When had I fallen asleep? My back hurt from the uncomfortable chair and I felt someone was shaking my arm. It too a few seconds for me to be completely awake and to realize it was Jenny, tears threatening to roll down her cheeks.
“Leah!! Leah, he’s awake!!”
The words rang in my head as I jumped to my feet to run towards his room. We had been kicked out for the night and had invaded the waiting room for two days now. I ran as fast as my legs could carry me and barged in the room. Damon was blinking rapidly while a bunch of doctors were taking care of him. One was moving a flashlight in front of his eyes, another checking his arm or something, and I waited behind them even if I wanted to push them all to hug him, to feel him. He was awake. Damon was awake. His mother rushed to my side to hug me. She was crying too. Then she released me and I looked back at Damon. Our eyes locked and the most beautiful sight was offered to my eyes. He smiled, as wide as he could since he had just woken up form heavy surgery.
“Leah!” He said.
This was it, I couldn’t contain myself anymore and I cleared myself a way between the crowd of doctors.

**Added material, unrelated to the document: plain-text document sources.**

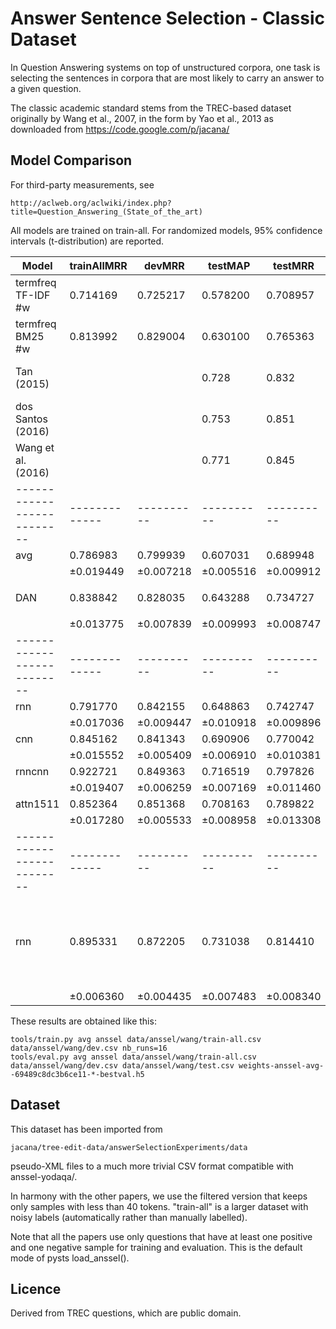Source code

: Answer Sentence Selection - Classic Dataset
===========================================

In Question Answering systems on top of unstructured corpora, one task is
selecting the sentences in corpora that are most likely to carry an answer
to a given question.

The classic academic standard stems from the TREC-based dataset originally
by Wang et al., 2007, in the form by Yao et al., 2013 as downloaded from
https://code.google.com/p/jacana/

Model Comparison
----------------

For third-party measurements, see

	http://aclweb.org/aclwiki/index.php?title=Question_Answering_(State_of_the_art)

All models are trained on train-all.  For randomized models, 95% confidence
intervals (t-distribution) are reported.

| Model                    | trainAllMRR | devMRR   | testMAP  | testMRR  | settings
|--------------------------|-------------|----------|----------|----------|---------
| termfreq TF-IDF #w       | 0.714169    | 0.725217 | 0.578200 | 0.708957 | ``freq_mode='tf'``
| termfreq BM25 #w         | 0.813992    | 0.829004 | 0.630100 | 0.765363 | (defaults)
| Tan (2015)               |             |          | 0.728    | 0.832    | QA-LSTM/CNN+attention; state-of-art 2015
| dos Santos (2016)        |             |          | 0.753    | 0.851    | Attentive Pooling CNN; state-of-art 2016
| Wang et al. (2016)       |             |          | 0.771    | 0.845    | Lexical Decomposition and Composition; state-of-art 2016
|--------------------------|-------------|----------|----------|----------|---------
| avg                      | 0.786983    | 0.799939 | 0.607031 | 0.689948 | (defaults)
|                          |±0.019449    |±0.007218 |±0.005516 |±0.009912 |
| DAN                      | 0.838842    | 0.828035 | 0.643288 | 0.734727 | ``inp_e_dropout=0`` ``inp_w_dropout=1/3`` ``deep=2`` ``pact='relu'``
|                          |±0.013775    |±0.007839 |±0.009993 |±0.008747 |
|--------------------------|-------------|----------|----------|----------|---------
| rnn                      | 0.791770    | 0.842155 | 0.648863 | 0.742747 | (defaults)
|                          |±0.017036    |±0.009447 |±0.010918 |±0.009896 |
| cnn                      | 0.845162    | 0.841343 | 0.690906 | 0.770042 | (defaults)
|                          |±0.015552    |±0.005409 |±0.006910 |±0.010381 |
| rnncnn                   | 0.922721    | 0.849363 | 0.716519 | 0.797826 | (defaults)
|                          |±0.019407    |±0.006259 |±0.007169 |±0.011460 |
| attn1511                 | 0.852364    | 0.851368 | 0.708163 | 0.789822 | (defaults)
|                          |±0.017280    |±0.005533 |±0.008958 |±0.013308 |
|--------------------------|-------------|----------|----------|----------|---------
| rnn                      | 0.895331    | 0.872205 | 0.731038 | 0.814410 | Ubuntu transfer learning (``ptscorer=B.dot_ptscorer`` ``pdim=1`` ``inp_e_dropout=0`` ``dropout=0`` ``balance_class=True`` ``adapt_ubuntu=True`` ``vocabt='ubuntu'`` ``opt='rmsprop'``)
|                          |±0.006360    |±0.004435 |±0.007483 |±0.008340 |

These results are obtained like this:

	tools/train.py avg anssel data/anssel/wang/train-all.csv data/anssel/wang/dev.csv nb_runs=16
	tools/eval.py avg anssel data/anssel/wang/train-all.csv data/anssel/wang/dev.csv data/anssel/wang/test.csv weights-anssel-avg--69489c8dc3b6ce11-*-bestval.h5


Dataset
-------

This dataset has been imported from

	jacana/tree-edit-data/answerSelectionExperiments/data

pseudo-XML files to a much more trivial CSV format compatible with anssel-yodaqa/.

In harmony with the other papers, we use the filtered version that keeps
only samples with less than 40 tokens.  "train-all" is a larger dataset with
noisy labels (automatically rather than manually labelled).

Note that all the papers use only questions that have at least one positive
and one negative sample for training and evaluation.  This is the default
mode of pysts load_anssel().

Licence
-------

Derived from TREC questions, which are public domain.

“You’re awake.” I cried more, saying those words out loud.
“God I love you.” He answered.
I rushed to hug him even tough the doctors were trying to stop me and kissed him and never had I ever felt this intense happiness spread inside my bones and entire body. The most enormous feeling of relief washed over me as I felt his lips against mine, his heart beating, his heavy breathing and his familiar scent.
“You’re alive.” I repeated.
“I still had to bug you a little more. I couldn’t just let you live without having to ride on an elephant.”

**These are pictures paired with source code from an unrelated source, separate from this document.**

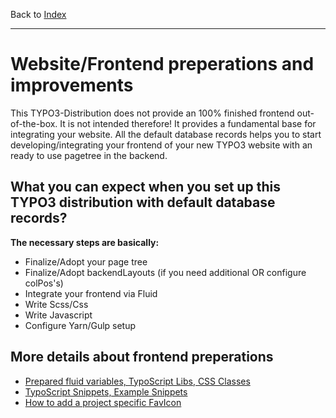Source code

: Back to [Index](../Index.md)

---

# Website/Frontend preperations and improvements

This TYPO3-Distribution does not provide an 100% finished frontend out-of-the-box. It is not intended therefore! It provides a fundamental base for integrating your website. All the default database
records helps you to start developing/integrating your frontend of your new TYPO3 website with an ready to use pagetree in the backend.

## What you can expect when you set up this TYPO3 distribution with default database records?

**The necessary steps are basically:**

* Finalize/Adopt your page tree
* Finalize/Adopt backendLayouts (if you need additional OR configure colPos's)
* Integrate your frontend via Fluid
* Write Scss/Css
* Write Javascript
* Configure Yarn/Gulp setup

## More details about frontend preperations

- [Prepared fluid variables, TypoScript Libs, CSS Classes](FluidVariables-TypoScriptLibs-AndMore.md)
- [TypoScript Snippets, Example Snippets](Examples.md)
- [How to add a project specific FavIcon](RealFaviconGenerator.md)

“Ms, you have to go now while we take care of him; You’ll be able to talk to him more in a few minutes but please let us do our job.” One of the doctors said, grabbing my arm to push me away.
“Sorry…”
They finished their job while I was wiping the tears from my eyes and hugging everyone in the room who were crying too. This surely was the best day of my life. Damon was alive. He was fine. I had had this stupid fear that he would wake up but not recognize us or wake up but wouldn’t be able to talk but he seemed just as fine as he had been before, minus the disease in his brain I hoped.